Published online by Cambridge University Press: 25 May 2021
I think to myself that there is no institution of the church, either among the ancient or the modern fathers, which does not possess some inner purpose.
These, as it turned out, were dangerous thoughts. Amalarius of Metz, born in the later eighth century and dead by circa 850, became one of the most controversial exegetes of the Carolingian Renaissance. This widely-traveled intellectual set out to interpret church services as if they were books of the Bible. His efforts did not please all of his contemporaries. ‘I would rather slice right off the three fingers with which I write than confirm these errors with the signature of my hand,’ wrote one. ‘Vague,’ ‘mad,’ ‘imprecise,’ scrawled another. ‘You are lying with your wicked teaching’. Later medieval readers complained about Amalarius's gnarly style, even as they praised his insights. ‘It may be that someone has written about these things more elegantly,’ wrote William of Malmesbury, ‘but truly no one has written with greater learning.’

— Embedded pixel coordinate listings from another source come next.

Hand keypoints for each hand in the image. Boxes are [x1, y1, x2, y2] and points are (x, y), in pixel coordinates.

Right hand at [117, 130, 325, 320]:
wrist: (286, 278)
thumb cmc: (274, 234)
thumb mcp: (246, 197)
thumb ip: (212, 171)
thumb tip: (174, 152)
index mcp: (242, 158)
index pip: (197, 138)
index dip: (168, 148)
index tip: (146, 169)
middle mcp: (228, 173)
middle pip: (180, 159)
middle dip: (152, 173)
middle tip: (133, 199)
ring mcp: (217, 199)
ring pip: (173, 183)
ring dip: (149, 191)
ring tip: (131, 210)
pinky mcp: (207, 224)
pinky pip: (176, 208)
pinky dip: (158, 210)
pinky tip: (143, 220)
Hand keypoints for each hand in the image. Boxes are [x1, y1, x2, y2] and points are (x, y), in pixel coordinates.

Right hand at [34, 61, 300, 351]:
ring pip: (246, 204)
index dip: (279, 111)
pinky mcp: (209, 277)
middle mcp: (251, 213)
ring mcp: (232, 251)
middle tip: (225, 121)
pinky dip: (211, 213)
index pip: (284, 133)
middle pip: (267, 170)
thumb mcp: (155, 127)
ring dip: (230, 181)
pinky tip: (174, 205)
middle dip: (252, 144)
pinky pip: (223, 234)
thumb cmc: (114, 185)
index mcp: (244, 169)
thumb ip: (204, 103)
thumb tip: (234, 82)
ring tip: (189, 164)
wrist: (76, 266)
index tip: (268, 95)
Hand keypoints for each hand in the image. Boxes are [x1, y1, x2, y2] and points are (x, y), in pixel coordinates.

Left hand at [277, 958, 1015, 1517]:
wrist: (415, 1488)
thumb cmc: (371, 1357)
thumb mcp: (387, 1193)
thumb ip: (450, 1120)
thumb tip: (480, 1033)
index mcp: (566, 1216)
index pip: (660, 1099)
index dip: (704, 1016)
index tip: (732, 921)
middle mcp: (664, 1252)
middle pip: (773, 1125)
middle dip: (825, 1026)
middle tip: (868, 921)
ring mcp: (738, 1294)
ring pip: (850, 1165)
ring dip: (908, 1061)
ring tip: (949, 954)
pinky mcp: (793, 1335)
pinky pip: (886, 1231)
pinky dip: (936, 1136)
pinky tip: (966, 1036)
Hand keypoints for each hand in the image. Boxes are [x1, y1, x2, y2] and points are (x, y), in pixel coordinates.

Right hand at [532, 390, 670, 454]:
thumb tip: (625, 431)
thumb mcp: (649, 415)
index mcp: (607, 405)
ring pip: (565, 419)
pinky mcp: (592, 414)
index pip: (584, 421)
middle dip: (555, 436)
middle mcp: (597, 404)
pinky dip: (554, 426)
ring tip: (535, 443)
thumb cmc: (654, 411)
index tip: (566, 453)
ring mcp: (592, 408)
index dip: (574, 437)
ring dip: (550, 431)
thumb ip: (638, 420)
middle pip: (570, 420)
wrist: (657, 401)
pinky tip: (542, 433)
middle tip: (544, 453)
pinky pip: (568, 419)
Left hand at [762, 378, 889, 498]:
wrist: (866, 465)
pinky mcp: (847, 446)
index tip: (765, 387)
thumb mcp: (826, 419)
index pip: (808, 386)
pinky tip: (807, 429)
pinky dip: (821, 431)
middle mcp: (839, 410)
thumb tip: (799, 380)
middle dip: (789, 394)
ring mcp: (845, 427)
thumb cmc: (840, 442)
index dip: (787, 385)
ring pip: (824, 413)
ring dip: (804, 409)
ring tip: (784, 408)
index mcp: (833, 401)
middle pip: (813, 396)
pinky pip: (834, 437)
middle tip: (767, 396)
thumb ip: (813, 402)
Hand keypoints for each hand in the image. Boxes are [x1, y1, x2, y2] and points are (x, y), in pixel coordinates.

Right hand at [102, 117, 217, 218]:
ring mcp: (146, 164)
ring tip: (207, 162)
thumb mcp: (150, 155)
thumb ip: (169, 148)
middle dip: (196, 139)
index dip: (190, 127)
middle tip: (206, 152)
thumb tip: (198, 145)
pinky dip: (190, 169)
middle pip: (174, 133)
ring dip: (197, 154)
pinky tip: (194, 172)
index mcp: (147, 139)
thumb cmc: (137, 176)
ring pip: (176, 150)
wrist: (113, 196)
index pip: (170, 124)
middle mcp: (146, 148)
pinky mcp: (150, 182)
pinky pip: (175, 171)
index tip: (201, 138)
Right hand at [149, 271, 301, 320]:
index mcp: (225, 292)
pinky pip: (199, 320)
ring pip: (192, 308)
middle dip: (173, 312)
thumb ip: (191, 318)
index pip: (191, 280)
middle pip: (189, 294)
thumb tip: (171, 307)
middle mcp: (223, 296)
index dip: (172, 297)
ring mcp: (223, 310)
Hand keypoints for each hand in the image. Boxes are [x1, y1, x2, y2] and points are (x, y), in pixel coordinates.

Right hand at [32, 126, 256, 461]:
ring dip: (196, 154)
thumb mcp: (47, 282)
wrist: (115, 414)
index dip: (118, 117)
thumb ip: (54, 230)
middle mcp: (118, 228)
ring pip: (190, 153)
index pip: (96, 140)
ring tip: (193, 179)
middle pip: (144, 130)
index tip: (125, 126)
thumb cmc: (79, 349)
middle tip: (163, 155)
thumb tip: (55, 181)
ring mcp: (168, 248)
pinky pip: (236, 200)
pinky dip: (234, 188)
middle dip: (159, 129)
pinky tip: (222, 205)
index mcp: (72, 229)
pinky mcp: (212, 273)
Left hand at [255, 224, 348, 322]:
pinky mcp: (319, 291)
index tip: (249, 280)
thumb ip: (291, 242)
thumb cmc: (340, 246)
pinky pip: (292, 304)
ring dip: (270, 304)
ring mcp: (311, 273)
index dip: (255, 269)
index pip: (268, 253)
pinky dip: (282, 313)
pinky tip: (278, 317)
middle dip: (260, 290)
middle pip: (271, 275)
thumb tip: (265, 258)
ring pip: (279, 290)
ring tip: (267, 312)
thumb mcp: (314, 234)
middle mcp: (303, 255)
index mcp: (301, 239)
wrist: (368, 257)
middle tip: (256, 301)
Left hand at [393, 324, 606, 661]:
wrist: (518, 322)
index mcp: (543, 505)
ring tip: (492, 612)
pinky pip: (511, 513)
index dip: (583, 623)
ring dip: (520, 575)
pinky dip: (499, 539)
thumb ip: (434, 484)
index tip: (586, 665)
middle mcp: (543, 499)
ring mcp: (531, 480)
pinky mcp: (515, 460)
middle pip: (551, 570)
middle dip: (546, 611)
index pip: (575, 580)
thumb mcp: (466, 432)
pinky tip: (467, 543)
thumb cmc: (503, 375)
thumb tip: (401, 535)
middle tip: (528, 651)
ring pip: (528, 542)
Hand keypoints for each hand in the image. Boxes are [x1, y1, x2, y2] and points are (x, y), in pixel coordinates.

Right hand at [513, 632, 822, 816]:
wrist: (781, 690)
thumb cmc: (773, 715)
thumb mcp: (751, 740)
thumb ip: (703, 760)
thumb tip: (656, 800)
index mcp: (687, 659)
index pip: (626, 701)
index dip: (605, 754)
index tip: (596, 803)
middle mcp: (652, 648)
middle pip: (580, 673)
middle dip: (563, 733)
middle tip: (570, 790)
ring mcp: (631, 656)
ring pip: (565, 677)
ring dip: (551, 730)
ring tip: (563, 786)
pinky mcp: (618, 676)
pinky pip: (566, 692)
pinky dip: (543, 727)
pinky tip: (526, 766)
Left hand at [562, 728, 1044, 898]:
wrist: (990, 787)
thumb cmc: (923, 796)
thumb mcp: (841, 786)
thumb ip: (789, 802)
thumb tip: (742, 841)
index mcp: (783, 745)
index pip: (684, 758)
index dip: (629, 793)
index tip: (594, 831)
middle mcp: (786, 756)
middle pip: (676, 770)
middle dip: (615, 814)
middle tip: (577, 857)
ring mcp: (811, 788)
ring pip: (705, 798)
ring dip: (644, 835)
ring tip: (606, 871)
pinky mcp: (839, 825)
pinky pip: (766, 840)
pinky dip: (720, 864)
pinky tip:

As for modern medievalists, we have reason to be grateful to the man who thought that everything in the liturgy had a deeper explanation. Amalarius is one of the great over-explainers of the early Middle Ages. His exuberant analysis of the liturgy sheds light on a surprisingly broad range of contemporary phenomena, including the subject of this paper, the ninth-century Mediterranean slave trade. This study will begin by providing some indispensable background on Amalarius and his exegetical method, then it will attempt to untangle some of the knots in his less-than-lucid prose. Finally, it will draw a few conclusions about early medieval slavery from an imaginary, abstruse, but also – or so I wish to argue – illuminating little story that Amalarius tells about the difference between the alleluia and the tract.
Amalarius, usually called ‘of Metz’, must have been an impressive young man. He may have been a student of the Anglo-Saxon sage Alcuin at Tours or at the palace school. In youth he received good training, which left its mark on his striking Latin style. Around 809, Charlemagne (r. 768–814) appointed him to Trier, one of the great northern archbishoprics. Four years later the emperor chose him as an ambassador to Constantinople.